Dubai: Surging oil prices that have been fluctuating in the danger zone between $115 (Dh422) and $120 per barrel over the past few days, combined with rising food and commodities prices, could push inflation and affect the global economic recovery.

Brent crude for April settlement increased 17 cents to $115.59 a barrel on the London-based ICE Futures Europe exchange. Record-breaking gold leapt as high as $1,438.30 per ounce on the London Bullion Market.

Spreading unrest in Libya may have shut in as much as 850,000 to 1 million barrels a day of the country's output, according to the International Energy Agency. Oil price could surge closer to the record high level of $147 if major oil producers stick to their production quotas and fail to reduce the gap left by the crisis in Libya.

Dominique Strauss-Kahn, head of the International Monetary Fund (IMF), said the economic recovery may be affected if oil prices remain high.

"If the oil price remains high for a long time it may affect the recovery, but if it's something that lasts for a couple of weeks the world will be able to handle the situation," Strauss-Kahn said in a speech yesterday.

An increase in Iraqi production also has the potential to radically shift the global outlook for global oil markets and the world economy.

Iraq could steady scene

A 2.5 to 3.5 million bpd increase in Iraq's oil production could counterbalance all of Opec's output quota cuts since 2008.

"If Iraq is able to achieve even half of the production increases officially targeted it could potentially reach 5-6 million bpd of production within the next ten years, benefitting both Iraq and the global economy," Badr Jafar, executive director of the Crescent Group of Companies, explained.

Srinath Manda, programme manager, transportation and logistics practice, Middle East, North Africa and South Asia, Frost & Sullivan, told Gulf News, "The ongoing protests against governments in the Middle Eastern region are likely to have multi-fold negative impact on the transportation and logistics sector in the region and across the world.

"While the disruptions in output in key oil producing nations such as Libya and Oman would first affect the crude oil freight service providers immediately, the subsequent price rise and shortage of fuel supplies in the consuming markets would lead to steep inflation and destabilisation of economies and thereby seriously affect the transportation and logistics service providers too."

GCC's burden

An oil price hike is a double-edged sword for the GCC states. Although inflationary pressures remain a concern, for every dollar increase in oil price, the collective GDP of the GCC states increases by $1 billion, according to estimates.

The IMF reckons MENAP oil exporters' fiscal and external balances will improve markedly in response to rising oil prices — up from $76 in 2010 and $79 in 2011 and oil production levels.

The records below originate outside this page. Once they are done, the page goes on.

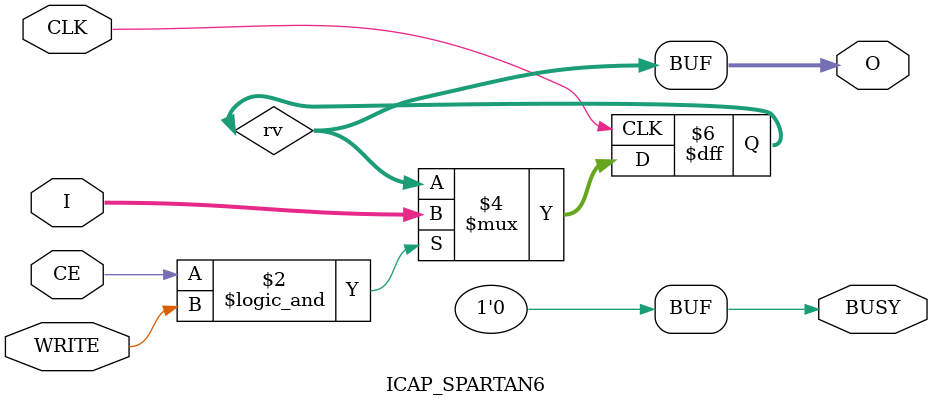
<source format=v>
module	ICAP_SPARTAN6(CLK, CE, WRITE, I, O, BUSY);
	input			CLK, CE, WRITE;
	input		[15:0]	I;
	output	wire	[15:0]	O;
	output	wire	BUSY;

	reg	[15:0]	rv;
	initial	rv = 16'h0000;
	always @(posedge CLK)
		if ((CE)&&(WRITE))
			rv <= I;
	assign	O = rv;
	assign	BUSY = 1'b0;
endmodule

</source>
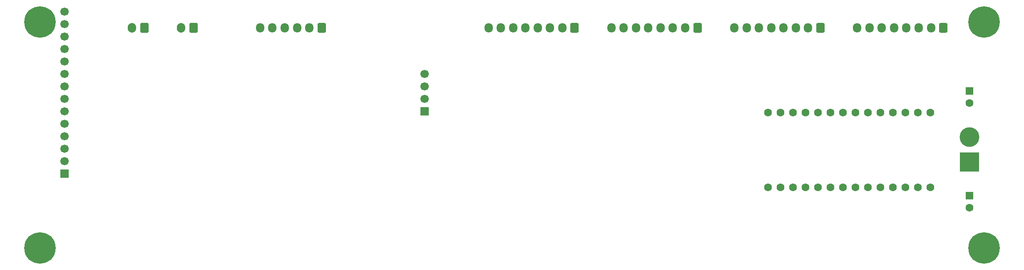
<source format=gbr>
%TF.GenerationSoftware,KiCad,Pcbnew,(6.0.0-0)*%
%TF.CreationDate,2022-02-05T17:25:56+01:00*%
%TF.ProjectId,Mega-Cube-Board,4d656761-2d43-4756-9265-2d426f617264,rev?*%
%TF.SameCoordinates,Original*%
%TF.FileFunction,Soldermask,Bot*%
%TF.FilePolarity,Negative*%
%FSLAX46Y46*%
G04 Gerber Fmt 4.6, Leading zero omitted, Abs format (unit mm)*
G04 Created by KiCad (PCBNEW (6.0.0-0)) date 2022-02-05 17:25:56*
%MOMM*%
%LPD*%
G01*
G04 APERTURE LIST*
G04 Aperture macros list*
%AMRoundRect*
0 Rectangle with rounded corners*
0 $1 Rounding radius*
0 $2 $3 $4 $5 $6 $7 $8 $9 X,Y pos of 4 corners*
0 Add a 4 corners polygon primitive as box body*
4,1,4,$2,$3,$4,$5,$6,$7,$8,$9,$2,$3,0*
0 Add four circle primitives for the rounded corners*
1,1,$1+$1,$2,$3*
1,1,$1+$1,$4,$5*
1,1,$1+$1,$6,$7*
1,1,$1+$1,$8,$9*
0 Add four rect primitives between the rounded corners*
20,1,$1+$1,$2,$3,$4,$5,0*
20,1,$1+$1,$4,$5,$6,$7,0*
20,1,$1+$1,$6,$7,$8,$9,0*
20,1,$1+$1,$8,$9,$2,$3,0*%
G04 Aperture macros list end*
%ADD10RoundRect,0.250000X0.600000X0.725000X-0.600000X0.725000X-0.600000X-0.725000X0.600000X-0.725000X0*%
%ADD11O,1.700000X1.950000*%
%ADD12C,0.800000*%
%ADD13C,6.400000*%
%ADD14R,1.600000X1.600000*%
%ADD15C,1.600000*%
%ADD16C,1.700000*%
%ADD17R,1.700000X1.700000*%
%ADD18R,4.000000X4.000000*%
%ADD19C,4.000000*%
%ADD20RoundRect,0.250000X0.600000X0.750000X-0.600000X0.750000X-0.600000X-0.750000X0.600000X-0.750000X0*%
%ADD21O,1.700000X2.000000*%
G04 APERTURE END LIST*
D10*
%TO.C,J5*%
X-482300000Y-366140000D03*
D11*
X-484800000Y-366140000D03*
X-487300000Y-366140000D03*
X-489800000Y-366140000D03*
X-492300000Y-366140000D03*
X-494800000Y-366140000D03*
X-497300000Y-366140000D03*
X-499800000Y-366140000D03*
%TD*%
D10*
%TO.C,J8*%
X-557300000Y-366140000D03*
D11*
X-559800000Y-366140000D03*
X-562300000Y-366140000D03*
X-564800000Y-366140000D03*
X-567300000Y-366140000D03*
X-569800000Y-366140000D03*
X-572300000Y-366140000D03*
X-574800000Y-366140000D03*
%TD*%
D12*
%TO.C,H4*%
X-666000000Y-367400000D03*
X-668400000Y-365000000D03*
X-664302944Y-366697056D03*
X-667697056Y-363302944D03*
D13*
X-666000000Y-365000000D03*
D12*
X-667697056Y-366697056D03*
X-664302944Y-363302944D03*
X-663600000Y-365000000D03*
X-666000000Y-362600000D03*
%TD*%
D14*
%TO.C,C7*%
X-477000000Y-400347349D03*
D15*
X-477000000Y-402847349D03*
%TD*%
%TO.C,Teensy4.0*%
X-484890000Y-383380000D03*
X-487430000Y-383380000D03*
X-489970000Y-383380000D03*
X-492510000Y-383380000D03*
X-495050000Y-383380000D03*
X-497590000Y-383380000D03*
X-500130000Y-383380000D03*
X-502670000Y-383380000D03*
X-505210000Y-383380000D03*
X-507750000Y-383380000D03*
X-510290000Y-383380000D03*
X-512830000Y-383380000D03*
X-515370000Y-383380000D03*
X-517910000Y-383380000D03*
X-517910000Y-398620000D03*
X-515370000Y-398620000D03*
X-512830000Y-398620000D03*
X-510290000Y-398620000D03*
X-507750000Y-398620000D03*
X-505210000Y-398620000D03*
X-502670000Y-398620000D03*
X-500130000Y-398620000D03*
X-497590000Y-398620000D03*
X-495050000Y-398620000D03*
X-492510000Y-398620000D03*
X-489970000Y-398620000D03*
X-487430000Y-398620000D03*
X-484890000Y-398620000D03*
%TD*%
D10*
%TO.C,J7*%
X-507300000Y-366140000D03*
D11*
X-509800000Y-366140000D03*
X-512300000Y-366140000D03*
X-514800000Y-366140000D03*
X-517300000Y-366140000D03*
X-519800000Y-366140000D03*
X-522300000Y-366140000D03*
X-524800000Y-366140000D03*
%TD*%
D12*
%TO.C,H1*%
X-475697056Y-412697056D03*
X-475697056Y-409302944D03*
D13*
X-474000000Y-411000000D03*
D12*
X-474000000Y-408600000D03*
X-471600000Y-411000000D03*
X-472302944Y-412697056D03*
X-476400000Y-411000000D03*
X-474000000Y-413400000D03*
X-472302944Y-409302944D03*
%TD*%
D16*
%TO.C,U1*%
X-661000000Y-362850000D03*
X-661000000Y-365390000D03*
X-661000000Y-367930000D03*
X-661000000Y-370470000D03*
X-661000000Y-373010000D03*
X-661000000Y-375550000D03*
X-661000000Y-378090000D03*
X-661000000Y-380630000D03*
X-661000000Y-383170000D03*
X-661000000Y-385710000D03*
X-661000000Y-388250000D03*
X-661000000Y-390790000D03*
X-661000000Y-393330000D03*
D17*
X-661000000Y-395870000D03*
D16*
X-587820000Y-375550000D03*
X-587820000Y-378090000D03*
X-587820000Y-380630000D03*
D17*
X-587820000Y-383170000D03*
%TD*%
D12*
%TO.C,H3*%
X-472302944Y-363302944D03*
X-476400000Y-365000000D03*
X-474000000Y-367400000D03*
X-472302944Y-366697056D03*
X-474000000Y-362600000D03*
X-475697056Y-366697056D03*
X-475697056Y-363302944D03*
D13*
X-474000000Y-365000000D03*
D12*
X-471600000Y-365000000D03*
%TD*%
D10*
%TO.C,J4*%
X-608750000Y-366150000D03*
D11*
X-611250000Y-366150000D03*
X-613750000Y-366150000D03*
X-616250000Y-366150000D03*
X-618750000Y-366150000D03*
X-621250000Y-366150000D03*
%TD*%
D18*
%TO.C,J1*%
X-477000000Y-393500000D03*
D19*
X-477000000Y-388420000D03*
%TD*%
D20*
%TO.C,J3*%
X-634800000Y-366150000D03*
D21*
X-637300000Y-366150000D03*
%TD*%
D12*
%TO.C,H2*%
X-666000000Y-408600000D03*
X-664302944Y-409302944D03*
X-663600000Y-411000000D03*
X-667697056Y-412697056D03*
X-668400000Y-411000000D03*
D13*
X-666000000Y-411000000D03*
D12*
X-664302944Y-412697056D03*
X-666000000Y-413400000D03*
X-667697056Y-409302944D03*
%TD*%
D10*
%TO.C,J6*%
X-532300000Y-366140000D03*
D11*
X-534800000Y-366140000D03*
X-537300000Y-366140000D03*
X-539800000Y-366140000D03*
X-542300000Y-366140000D03*
X-544800000Y-366140000D03*
X-547300000Y-366140000D03*
X-549800000Y-366140000D03*
%TD*%
D20*
%TO.C,J2*%
X-644800000Y-366150000D03*
D21*
X-647300000Y-366150000D03*
%TD*%
D14*
%TO.C,C5*%
X-477000000Y-379000000D03*
D15*
X-477000000Y-381500000D03*
%TD*%
M02*

</source>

"The combined external current account surplus of these countries is expected to increase to $120 billion in 2010 and $150 billion in 2011 from $70 billion in 2009," IMF said in a recent report.

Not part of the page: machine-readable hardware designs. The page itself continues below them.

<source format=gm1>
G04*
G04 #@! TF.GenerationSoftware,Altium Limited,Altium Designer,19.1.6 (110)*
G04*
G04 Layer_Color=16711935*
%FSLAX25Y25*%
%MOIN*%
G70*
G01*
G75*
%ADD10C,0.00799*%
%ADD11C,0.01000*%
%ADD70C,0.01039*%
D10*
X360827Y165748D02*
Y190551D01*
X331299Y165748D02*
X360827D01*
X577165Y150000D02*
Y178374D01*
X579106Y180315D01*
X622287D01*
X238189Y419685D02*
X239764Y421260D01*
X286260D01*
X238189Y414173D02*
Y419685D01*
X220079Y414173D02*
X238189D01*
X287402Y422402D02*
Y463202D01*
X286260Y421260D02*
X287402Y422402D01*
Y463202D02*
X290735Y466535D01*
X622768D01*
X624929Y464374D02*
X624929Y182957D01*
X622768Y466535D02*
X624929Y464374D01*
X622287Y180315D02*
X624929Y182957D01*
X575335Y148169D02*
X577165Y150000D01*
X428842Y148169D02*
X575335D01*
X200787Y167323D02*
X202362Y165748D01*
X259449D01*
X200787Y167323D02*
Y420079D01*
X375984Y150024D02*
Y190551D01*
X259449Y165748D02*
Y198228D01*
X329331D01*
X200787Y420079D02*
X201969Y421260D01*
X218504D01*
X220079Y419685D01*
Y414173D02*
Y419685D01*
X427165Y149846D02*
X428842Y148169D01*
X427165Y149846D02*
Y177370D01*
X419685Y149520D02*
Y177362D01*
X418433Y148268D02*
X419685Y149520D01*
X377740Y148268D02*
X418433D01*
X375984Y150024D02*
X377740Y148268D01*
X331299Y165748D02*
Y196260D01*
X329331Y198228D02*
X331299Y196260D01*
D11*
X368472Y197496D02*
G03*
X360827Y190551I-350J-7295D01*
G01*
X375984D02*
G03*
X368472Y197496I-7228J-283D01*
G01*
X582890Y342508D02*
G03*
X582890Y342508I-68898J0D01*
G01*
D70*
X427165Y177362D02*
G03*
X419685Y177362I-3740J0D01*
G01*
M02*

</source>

In the GCC alone, the improvement is estimated at about $50 billion from 2009 to 2011. Oil GDP growth—projected at 3½-4½ per cent in 2010 and 2011—is likely to stay below pre-crisis levels.

Fuel is estimated to account for almost half of the operating cost for a transportation service provider. "Considering that the crude oil price has risen by above one-third of its value between end of December 2010 and early March 2011, assuming even if half the proportion of this rise is passed on to retail markets, it would result in a significant level of burden on the economy," Manda said.

Saj Ahmad, UK-based aviation analyst with FBE Aerospace, said, "We'll see air fares rise, fuel surcharges and baggage fees all steadily rise."